Sunday, June 17, 2007

father's day

Father's Day and my birthday are always within a few days of each other. Most of the years that I was growing up (though perhaps I should qualify that statement, as some might argue I have a ways to go in the growing up department, and should not consider the whole process a thing of the past), my dad and I would go out for a special "just the two of us" dinner, usually at Paul Ma's, our favorite and beloved Chinese restaurant in Yorktown Heights. I don't remember what we talked about, or what we wore, or what we ate, but I remember feeling so very close to him on those evenings out, and treasured those dinners beyond measure.
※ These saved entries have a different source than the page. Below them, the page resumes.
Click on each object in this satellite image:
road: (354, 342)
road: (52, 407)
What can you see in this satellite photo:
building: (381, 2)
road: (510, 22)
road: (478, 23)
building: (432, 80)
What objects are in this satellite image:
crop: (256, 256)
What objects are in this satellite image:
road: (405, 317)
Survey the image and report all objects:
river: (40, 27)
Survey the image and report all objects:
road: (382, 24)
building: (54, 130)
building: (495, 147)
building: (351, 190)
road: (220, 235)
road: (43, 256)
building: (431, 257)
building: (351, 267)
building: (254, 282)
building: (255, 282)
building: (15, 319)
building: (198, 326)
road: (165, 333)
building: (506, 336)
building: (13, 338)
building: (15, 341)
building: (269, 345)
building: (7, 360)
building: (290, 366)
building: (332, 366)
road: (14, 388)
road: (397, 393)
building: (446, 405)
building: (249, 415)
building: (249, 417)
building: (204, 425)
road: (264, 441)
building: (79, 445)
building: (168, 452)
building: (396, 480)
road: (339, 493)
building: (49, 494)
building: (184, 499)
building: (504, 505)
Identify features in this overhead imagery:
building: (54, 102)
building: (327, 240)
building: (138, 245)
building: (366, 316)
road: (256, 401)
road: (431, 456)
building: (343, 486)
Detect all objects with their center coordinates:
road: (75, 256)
I wrote this a few years back, not in June, but rather in February, the dead of a very cold and gray winter, but woke up thinking about it this morning.

Mourning Rituals

I woke up at dawn and watched the clouds through uncurtained
windows grow rosy and fat before disappearing
across the river to the west.
I wanted to flee west too, join that
magic disappearing act.

I got up, fed the cats, made coffee (my evil witches brew), added milk.
I sat at the table listening to the radio mumbling in another room, the
baby next door, the commuter traffic on the West Side
Highway, the Henry Hudson Parkway --
multiple meanings, multiple lives, multiple histories in the
naming of names.

I relish the fact that I live
in a neighborhood named in commemoration of an early battle
wherein those red-coated Brits kicked the fledgling
revolutionaries' pretty white ass.
It's just so thrillingly un-American.

When my father died we received an American
flag from the United States military.
My mother, when she fled New York to return
to the western frontier of her birth,
took it with her.

The biggest American flag I have ever seen
waves gallantly through sleet and through snow
above the monolithic medical complex just
north of my apartment.

I dyed my hair again this morning. Plum. I have not
worn my natural hair color other than as peach fuzz, or the
growing out of peach fuzz,
since I was 14 years old. That was in
1991. My father was scared
I'd get cancer so I only used henna (that alfalfa-reeking
all-natural vegetable dye)
at first. I didn't start smoking until
1993. I smoked mainly American Spirits (those
"all-natural" cigarettes) at first
because I thought they'd be less likely to cause cancer,
but then there was a special on Marlboros
(2 for $4) so I switched.
Economic necessity always wins out.

If I lean far enough out my window I can see the river,
gray in early morning light, and I dream of
following it all the way to its source. A girl
I once loved, perhaps dreaming of flight, years later
leaned out too far and never came back.

I put on my mask this morning, the green eye
shadow the rosy lipstick the ivory powder
(always in that order).

I walked the five blocks to the train station.
The subway roaring out of that tunnel into the dim light of the
station platform seemed a fire-breathing demon and
I wanted to ride it all the way down to the
sea. Some times I imagine drowning
in those places where land and water meet.